His final venture, TLO, focuses directly on aiding these same groups in the mission of protecting children. Asher supplied law enforcement in all 50 states and 39 countries a system that identifies pedophiles in cyberspace and is responsible for thousands of arrests and child rescues. He has attracted many prominent leaders to assist or support TLO:

- Bob Butterworth, former Florida Attorney General, former Director Florida Department of Children and Families
- Kenneth Hunter, former Chief Postal Inspector, United States Postal Inspection Service
- Mark Lunsford – Father, Jessica Lunsford
- Mike Moore (U.S. politician), former Mississippi Attorney General
- Ed Smart – Father, Elizabeth Smart
- John Walsh – Host, America's Most Wanted, Founder, National Center for Missing and Exploited Children
- Revé Walsh – Founder, National Center for Missing and Exploited Children

In April 2009, Reed Elsevier filed a suit in Palm Beach County Circuit Court which alleged Asher violated his non-compete agreement with the formation of TLO. At the time, Reed Elsevier's attorney, Faith Gay stated, "He is out trying to sell a commercial product. We're seeking damages for any harm that Asher has caused to our customer base...." Asher responded with a counter-suit seeking $1 billion in damages. He said, "This lawsuit is completely without merit, and is a sad and disingenuous attempt to slow down the enormous progress we are making in our efforts to rescue children from sexual predators. I have given my systems to NCMEC for free since 1993. Every child that is rescued because of one of my systems is a paycheck for my soul. The allegation that someday I would charge for this work is insane."
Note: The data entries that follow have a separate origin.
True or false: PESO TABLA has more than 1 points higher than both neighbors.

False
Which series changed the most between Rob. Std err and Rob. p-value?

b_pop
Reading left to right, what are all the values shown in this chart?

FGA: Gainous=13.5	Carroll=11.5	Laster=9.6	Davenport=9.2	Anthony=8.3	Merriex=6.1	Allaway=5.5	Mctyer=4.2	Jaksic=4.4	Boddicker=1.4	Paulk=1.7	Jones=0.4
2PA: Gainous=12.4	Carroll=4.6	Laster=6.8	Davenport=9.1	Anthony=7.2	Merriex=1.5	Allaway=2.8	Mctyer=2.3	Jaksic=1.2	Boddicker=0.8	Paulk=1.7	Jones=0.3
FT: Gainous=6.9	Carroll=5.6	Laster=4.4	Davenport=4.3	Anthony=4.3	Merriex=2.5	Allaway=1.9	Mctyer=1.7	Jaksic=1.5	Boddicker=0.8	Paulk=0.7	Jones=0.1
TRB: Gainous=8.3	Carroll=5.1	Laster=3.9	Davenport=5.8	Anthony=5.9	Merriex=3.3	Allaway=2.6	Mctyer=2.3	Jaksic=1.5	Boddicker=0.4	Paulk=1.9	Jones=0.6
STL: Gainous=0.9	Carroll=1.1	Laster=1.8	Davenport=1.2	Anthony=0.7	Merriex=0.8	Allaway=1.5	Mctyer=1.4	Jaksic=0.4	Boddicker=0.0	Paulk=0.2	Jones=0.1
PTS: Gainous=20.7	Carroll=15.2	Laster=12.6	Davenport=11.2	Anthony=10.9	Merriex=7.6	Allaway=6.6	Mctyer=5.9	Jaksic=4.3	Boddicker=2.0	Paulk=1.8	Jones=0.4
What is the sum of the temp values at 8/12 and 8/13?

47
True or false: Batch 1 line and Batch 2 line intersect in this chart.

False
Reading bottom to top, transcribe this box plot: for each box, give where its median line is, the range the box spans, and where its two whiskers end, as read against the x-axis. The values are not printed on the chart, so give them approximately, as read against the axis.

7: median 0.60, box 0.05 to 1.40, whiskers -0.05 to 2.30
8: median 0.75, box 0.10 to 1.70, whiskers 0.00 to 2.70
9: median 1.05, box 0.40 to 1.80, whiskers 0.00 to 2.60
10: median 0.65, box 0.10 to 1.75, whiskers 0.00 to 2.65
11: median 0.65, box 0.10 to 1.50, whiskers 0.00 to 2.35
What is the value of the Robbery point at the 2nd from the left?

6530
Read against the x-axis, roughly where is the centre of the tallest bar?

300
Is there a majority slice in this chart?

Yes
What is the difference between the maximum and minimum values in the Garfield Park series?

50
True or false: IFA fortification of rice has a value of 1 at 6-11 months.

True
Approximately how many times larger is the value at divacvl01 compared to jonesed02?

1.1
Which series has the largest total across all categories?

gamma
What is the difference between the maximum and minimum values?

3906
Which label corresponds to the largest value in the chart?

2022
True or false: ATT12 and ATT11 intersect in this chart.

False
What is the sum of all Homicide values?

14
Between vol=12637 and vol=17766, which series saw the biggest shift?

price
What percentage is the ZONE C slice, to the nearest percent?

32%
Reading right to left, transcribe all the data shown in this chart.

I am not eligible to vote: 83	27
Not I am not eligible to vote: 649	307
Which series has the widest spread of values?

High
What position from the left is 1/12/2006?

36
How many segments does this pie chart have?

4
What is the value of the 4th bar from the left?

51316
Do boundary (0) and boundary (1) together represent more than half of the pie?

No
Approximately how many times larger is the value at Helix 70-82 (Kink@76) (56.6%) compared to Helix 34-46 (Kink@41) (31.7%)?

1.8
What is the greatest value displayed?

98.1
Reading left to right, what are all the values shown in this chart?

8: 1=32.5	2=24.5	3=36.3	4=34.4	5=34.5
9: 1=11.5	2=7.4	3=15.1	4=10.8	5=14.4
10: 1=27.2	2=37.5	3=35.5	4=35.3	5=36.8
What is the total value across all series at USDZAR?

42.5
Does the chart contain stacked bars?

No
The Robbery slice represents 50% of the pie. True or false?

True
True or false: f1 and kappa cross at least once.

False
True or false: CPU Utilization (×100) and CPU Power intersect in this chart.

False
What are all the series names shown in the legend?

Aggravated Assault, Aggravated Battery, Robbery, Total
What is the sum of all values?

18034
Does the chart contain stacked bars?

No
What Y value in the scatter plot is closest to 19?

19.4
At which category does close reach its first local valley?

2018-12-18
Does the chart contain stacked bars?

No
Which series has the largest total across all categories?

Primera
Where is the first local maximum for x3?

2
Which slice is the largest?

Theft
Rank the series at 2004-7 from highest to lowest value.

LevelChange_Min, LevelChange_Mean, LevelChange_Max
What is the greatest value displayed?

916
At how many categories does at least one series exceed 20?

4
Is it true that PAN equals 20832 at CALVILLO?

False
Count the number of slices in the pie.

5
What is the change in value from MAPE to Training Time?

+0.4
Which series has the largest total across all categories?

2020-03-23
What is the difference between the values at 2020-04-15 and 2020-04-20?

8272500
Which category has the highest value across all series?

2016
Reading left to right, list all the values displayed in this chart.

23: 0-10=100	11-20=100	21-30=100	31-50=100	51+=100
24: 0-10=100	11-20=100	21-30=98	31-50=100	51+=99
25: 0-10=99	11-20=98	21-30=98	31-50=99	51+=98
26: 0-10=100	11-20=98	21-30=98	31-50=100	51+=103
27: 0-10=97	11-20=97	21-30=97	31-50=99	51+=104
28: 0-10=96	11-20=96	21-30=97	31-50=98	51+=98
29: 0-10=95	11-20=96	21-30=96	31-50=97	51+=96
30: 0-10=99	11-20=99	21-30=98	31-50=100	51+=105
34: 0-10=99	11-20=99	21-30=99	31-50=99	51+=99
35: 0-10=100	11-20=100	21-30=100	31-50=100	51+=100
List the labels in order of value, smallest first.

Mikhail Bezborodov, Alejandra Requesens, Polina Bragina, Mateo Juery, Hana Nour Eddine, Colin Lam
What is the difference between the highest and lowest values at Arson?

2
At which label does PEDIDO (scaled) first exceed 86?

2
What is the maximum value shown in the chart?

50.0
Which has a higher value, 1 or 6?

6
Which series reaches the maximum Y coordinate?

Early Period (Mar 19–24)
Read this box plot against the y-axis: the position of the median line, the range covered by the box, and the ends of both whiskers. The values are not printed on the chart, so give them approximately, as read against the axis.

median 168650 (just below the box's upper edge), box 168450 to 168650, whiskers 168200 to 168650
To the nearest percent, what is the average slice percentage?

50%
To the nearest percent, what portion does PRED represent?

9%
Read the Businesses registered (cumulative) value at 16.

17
The case was dismissed 15 days prior to the expiration of the non-compete on September 1, 2009. Asher commented "I find it kind of hysterical that they sued me before I competed and the case was dismissed before the non-compete ended."

===Cancer research===
Asher began his cancer research in 2001, when he put together a team of doctors and scientists. He started by philanthropically funding and working with Mayo Clinic scientists on research projects he thought had promise. Simultaneously he started clinical trials in Costa Rica to find a cure for his sister's newly diagnosed disease, Multiple Myeloma.

In 2004, Asher formed JARI Research Foundation a philanthropic endeavor to support breakthrough cancer research. The foundation evolved into JARI Research Corporation a year later, in cooperation with the Mayo Clinic. Clinical trials are conducted in the Dominican Republic.

===Major events===
Asher had a history of dedicating his personal efforts and the resources of his companies in times of crisis. Two notable events are the September 11 attacks and Beltway sniper attacks.

====Attacks on September 11, 2001====
In the wake of the September 11 attacks, Asher worked with the FBI, constructing a secure room inside the headquarters of his company at the time, Seisint. Asher and his team of programmers worked to identify associates of the terrorists, producing lists of individuals "worth investigating" later leading to "several arrests." Asher said "You could accidentally live next door to Mohammed Atta. You couldn't accidentally live next door to Mohammed Atta twice."

====Beltway sniper attacks====
At the height of the 2002 Beltway sniper attacks in the Washington, D.C., area, Asher worked with the FBI utilizing his data fusion invention, the Multistate Anti-Terrorism Information Exchange known as MATRIX to link investigation details to the real identity of John Allen Muhammad.
"They produced the list of all his relatives, associates, every place he ever lived," Asher recounts. "The next morning they were in Tacoma, Washington, cutting the stump down that had the projectiles in it that matched the projectiles from the killings." The next evening the snipers were apprehended.